▸ **To do**: Line filter on the word "Reynosa": copy each matching line from the entries.

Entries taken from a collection
☆ ☆ ☆ ☆

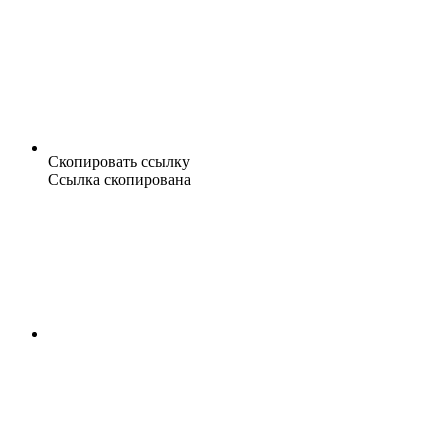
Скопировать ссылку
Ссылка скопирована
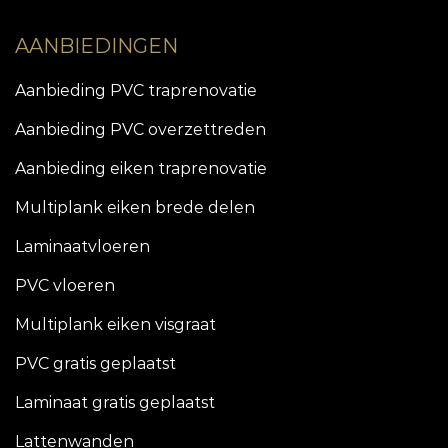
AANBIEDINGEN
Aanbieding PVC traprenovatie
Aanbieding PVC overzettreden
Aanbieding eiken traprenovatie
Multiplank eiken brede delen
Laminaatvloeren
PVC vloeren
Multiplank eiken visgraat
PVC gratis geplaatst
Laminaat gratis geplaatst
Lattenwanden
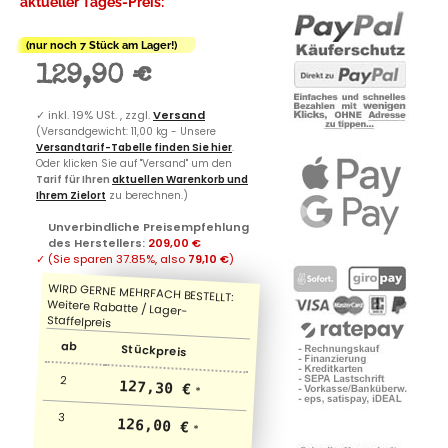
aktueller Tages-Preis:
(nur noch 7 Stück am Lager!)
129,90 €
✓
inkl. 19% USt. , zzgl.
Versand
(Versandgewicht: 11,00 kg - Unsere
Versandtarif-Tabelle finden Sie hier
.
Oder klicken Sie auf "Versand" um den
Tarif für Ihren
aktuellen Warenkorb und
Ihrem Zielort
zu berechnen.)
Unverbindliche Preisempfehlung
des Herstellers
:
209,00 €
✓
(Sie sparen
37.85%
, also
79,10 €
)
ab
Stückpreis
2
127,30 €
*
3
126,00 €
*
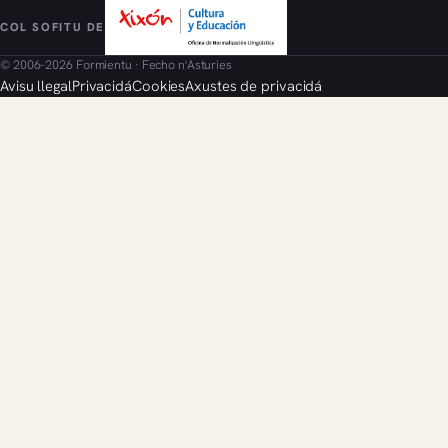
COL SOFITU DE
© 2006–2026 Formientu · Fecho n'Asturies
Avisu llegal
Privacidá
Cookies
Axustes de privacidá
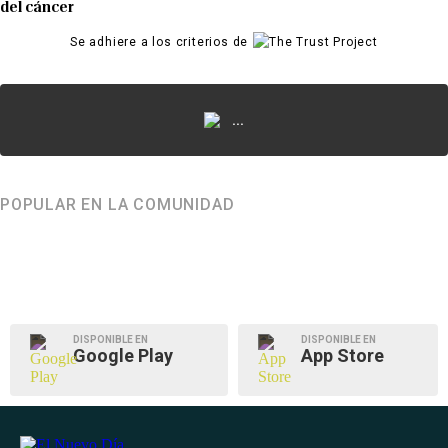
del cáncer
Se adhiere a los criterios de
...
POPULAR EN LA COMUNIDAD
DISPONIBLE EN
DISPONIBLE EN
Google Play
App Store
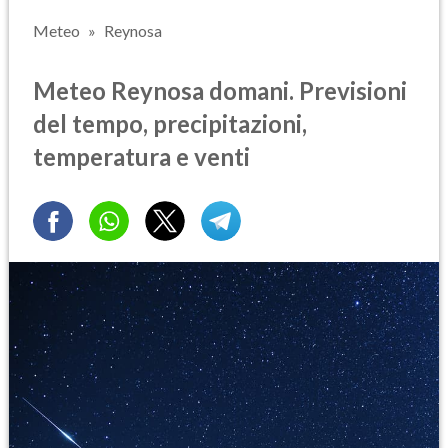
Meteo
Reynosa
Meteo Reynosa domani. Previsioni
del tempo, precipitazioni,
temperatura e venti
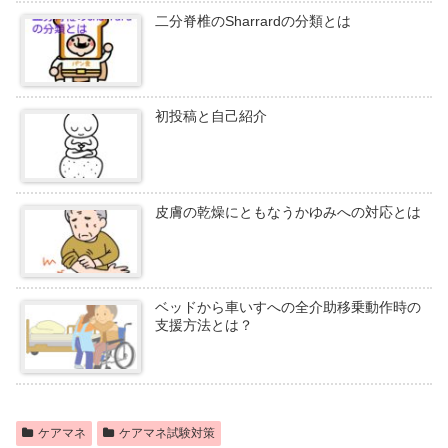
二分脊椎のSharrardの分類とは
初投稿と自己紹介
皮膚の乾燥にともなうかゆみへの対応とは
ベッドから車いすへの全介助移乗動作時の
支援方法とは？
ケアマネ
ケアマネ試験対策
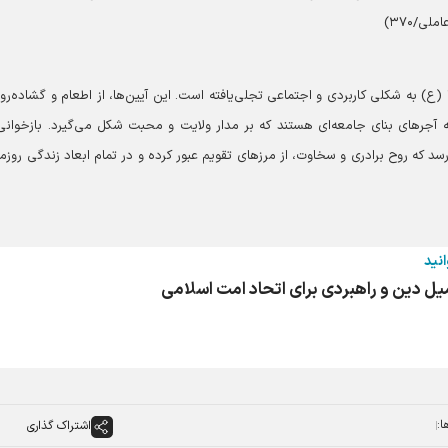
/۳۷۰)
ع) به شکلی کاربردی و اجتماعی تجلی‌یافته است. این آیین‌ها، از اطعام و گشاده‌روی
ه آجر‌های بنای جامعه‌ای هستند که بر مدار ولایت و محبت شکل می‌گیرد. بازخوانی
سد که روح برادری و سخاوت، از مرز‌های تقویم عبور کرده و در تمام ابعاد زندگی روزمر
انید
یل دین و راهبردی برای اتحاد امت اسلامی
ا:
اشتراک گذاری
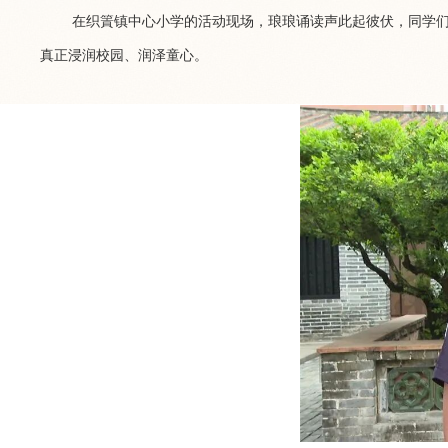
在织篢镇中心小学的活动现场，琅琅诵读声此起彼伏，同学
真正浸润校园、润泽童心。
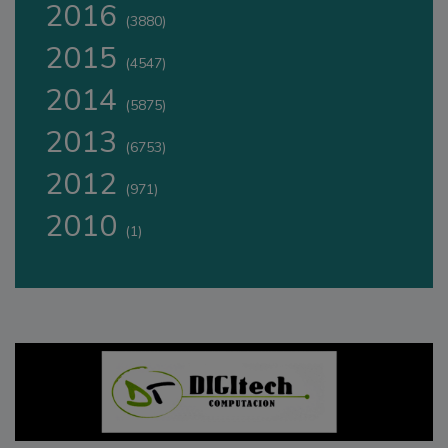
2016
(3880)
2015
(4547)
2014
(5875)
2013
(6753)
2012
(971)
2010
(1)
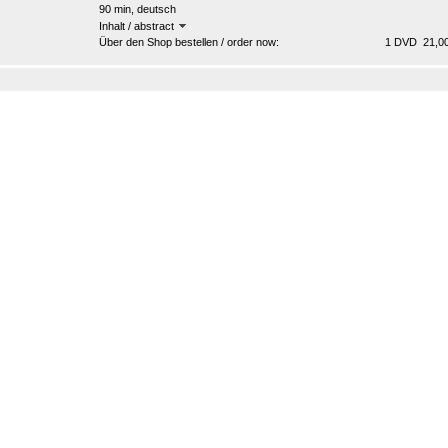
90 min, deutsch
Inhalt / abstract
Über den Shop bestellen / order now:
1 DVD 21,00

☆ ☆ ☆ ☆

▸ **Solution to the problem**:
Reynosa
Meteo Reynosa domani. Previsioni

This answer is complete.